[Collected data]
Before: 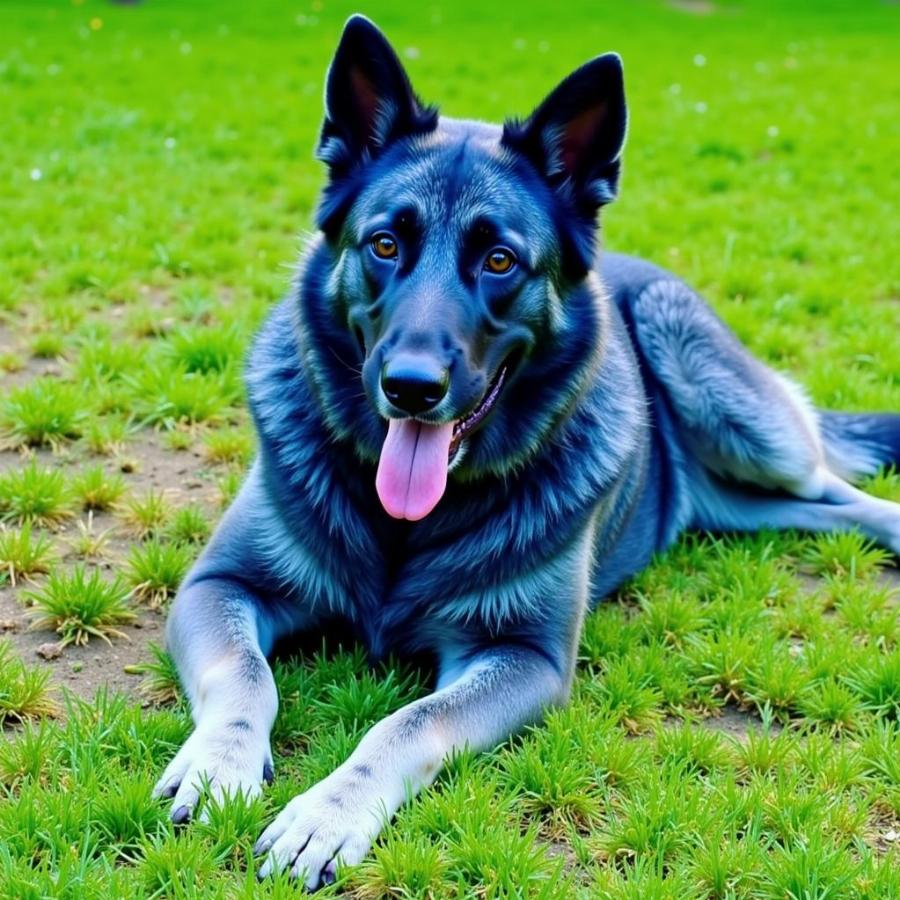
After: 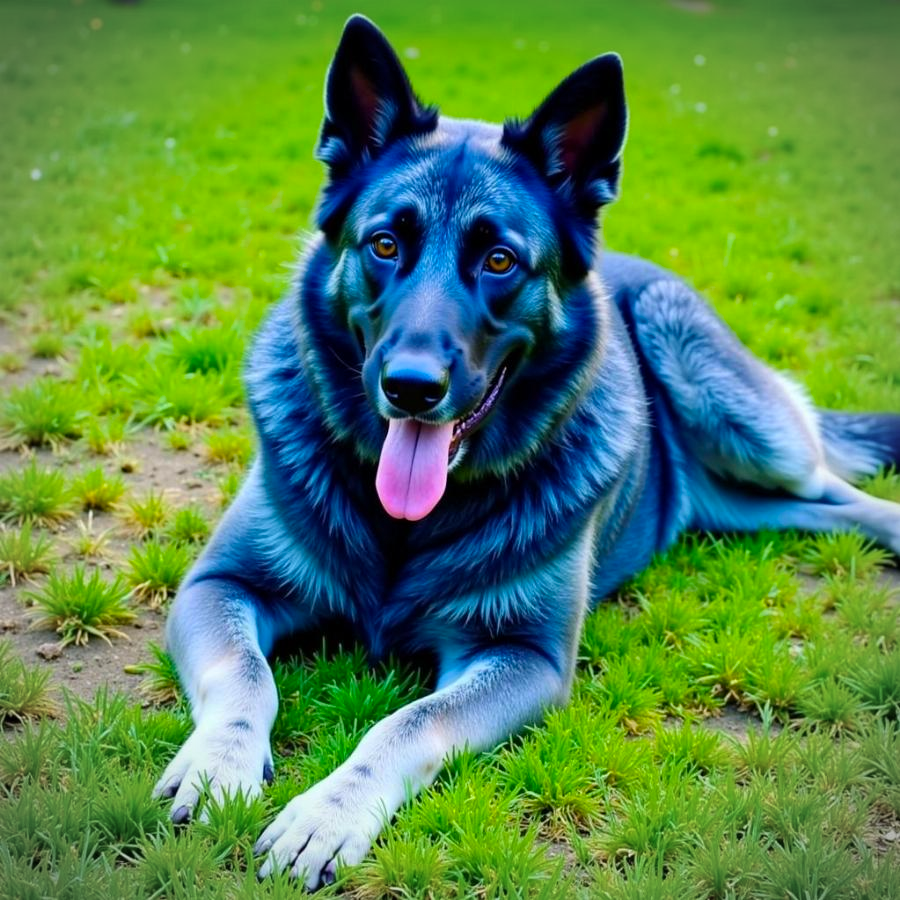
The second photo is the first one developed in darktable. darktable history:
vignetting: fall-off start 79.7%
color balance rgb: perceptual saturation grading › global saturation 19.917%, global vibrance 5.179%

- [Instructions to follow]: Output every line of the listing as a JSON list of strings, one string per line, skipping blank lines. Omit the pictures.

- [Finished exercise]:
[
  "Before: ",
  "After: ",
  "The second photo is the first one developed in darktable. darktable history:",
  "vignetting: fall-off start 79.7%",
  "color balance rgb: perceptual saturation grading › global saturation 19.917%, global vibrance 5.179%"
]